Major life events such as baptisms, puberty, freshman year of high school, marriage, and death are all rites of passage or rituals that mark the transition of an individual from one status to another. The concept of rites of passage was masterfully explored by the French ethnographer and folklorist Arnold van Gennep (1873-1957) in his book The Rites of Passage, which documented the transition from childhood into adulthood among a wide variety of societies.
According to van Gennep, rites of passage have three stages: separation, transition, and reincorporation. In the first stage, individuals are removed from their previous status and they prepare to enter into their new social role. The second stage is a liminal period in which individuals are in a sort of social limbo. During the final stage, individuals assume their new status and are quite literally brought back into the fold through ceremony or ritual performance. Recently, I experienced my own rite of passage.

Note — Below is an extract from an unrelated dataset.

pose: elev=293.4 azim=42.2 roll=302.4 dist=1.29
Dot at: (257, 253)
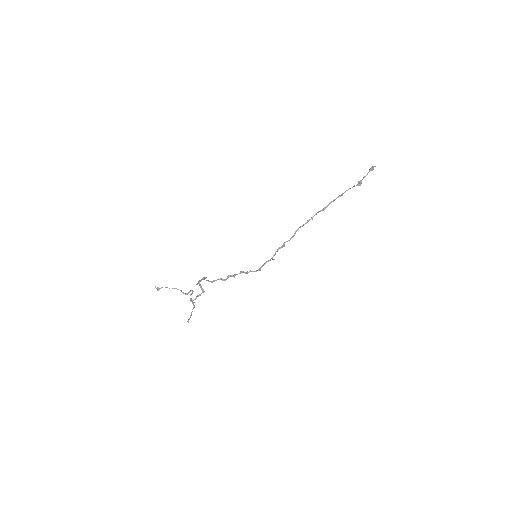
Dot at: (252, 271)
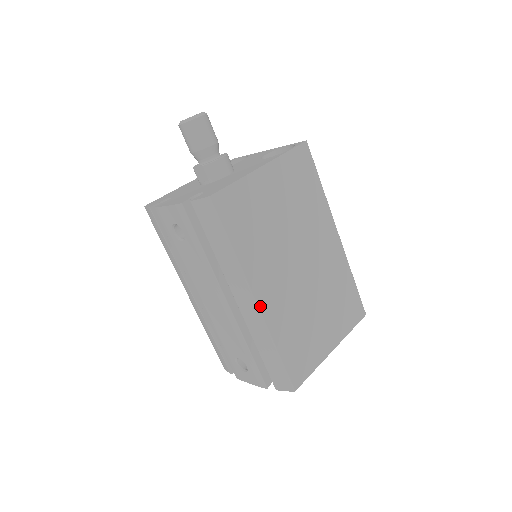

Dissertation defense. Word choice can seriously affect your perceptions and attitudes surrounding just about anything. On Monday, May 5, 2014 at 2:00 pm (CT) I began the most important talk of my life (thus far) and the final one of my graduate student career–the presentation of my doctoral dissertation, also known as my “defense.”
Merriam-Webster defines “defense” as the “act or action of defending” or “something that is used to protect yourself.” Given that connotation, it is difficult not to get anxious about it, and rightfully so. I spent the last two years scavenging for funding (over $40,000 in the end–thanks HARP Donors!), conducting original fieldwork far from home (in Peru), spending months in the laboratory, and staying up long nights composing a 700-page volume on 5,000-year-old ceremonial architecture in South America. Given the effort, investment, and sacrifice required to complete a dissertation it would be ridiculous not to feel at least somewhat attached to it.
I am not afraid of public speaking. I actually enjoy it. However, the idea of presenting my dissertation in front of professors, peers, friends, and the general public with the intent of not only sharing my research, but justifying it, is entirely different. My pre-presentation routine typically involves a brief review of my talking script and a quick flip through my PowerPoint slides to ensure that the animations and transitions achieve the desired effect. My dissertation defense officially started at 2:00 pm. I was in the room a whole hour early making sure the lighting was right, the chairs were straight, and my water was strategically placed at the corner of the podium within my reach. I was so restless that I played the Game of Thrones opening theme on a continual loop in order to keep my nerves in check.
As 2:00 pm approached the room slowly filled up and I simply sat off to the side in my suit–you know, that thing you wear for weddings, funerals, and college interviews. I did not realize it at the time, but I simply sat there, rigid as a board staring straight ahead while I waited. I did not utter a word to anyone. I was clearly anxious and feeling that separation.
It is customary for your adviser to introduce you to the audience. My adviser and committee chair was Dr. Jonathan Haas, a foremost expert on the archaeology of South America and the American Southwest. He can be an intimidating guy, at least if you are his student. Throughout our relationship he has pushed me intellectually and personally while always having my back and offering his support. I was in need of some of that support at 2:00 pm.
Before getting up to the podium he whispered to me that he would tell a story that he has never told anyone before. Now I won’t share what he told the audience, but it had them in stitches and things got a little bit easier for me from then on.
The presentation was the easy part for me, although a few of the audience members were a bit distraught when a black PowerPoint slide came up. I guess they didn’t expect the theatrical element of an empty slide to emphasize the period of abandonment at the site.
The 30 minute-talk was followed by the most brutal portion of the defense: the Q & A. I feel as though the questions are the hardest because there is just no way to prepare for them since you have no idea what may be asked. Someone told me going into the defense that you simply can’t worry, “because you’re the expert in the room on whatever you’re talking about.”
Regardless of the “expert status,” standing behind a podium at the front of the room while everyone watches to see how you react to intense questioning makes you want to run right out of there. Nevertheless, you have come that far and you are so close to leaving the world of graduate students to become a doctor (I hesitate to say “professor” because we all know about the tough job market) that you simply have to push through it all.
I fully felt the transition during the closed door executive session following the public defense. After the questions, everyone left and it was simply me, my committee, and the data. It was a fantastic opportunity to groupthink about my research, to make publication plans, and to intensively analyze what I had done. The experience was incredibly productive and I am grateful for the chance to have such fine scholars help me work through some interpretative hangups that I may have had.
After the executive session I was excused from the room. As the door closed behind me I felt a quick burst of dread wondering if I had really done “enough.” What would they say when I wasn’t there? Those temporary fears were assuaged just 10 minutes later when I was invited back in to the room (Note: Those 10 minutes felt like an eternity to me). My adviser stood at the door with his hand held out for a handshake and he simply said “congratulations.” I replied with a hug.
I have been in school for 24 out of the 28 years that I have been on this planet. Although my formal education is over, going through this rite of passage has prepared me for a lifetime of informal learning. I could not have done it without the help of so many and I will gladly spend the rest of my lifetime giving it back.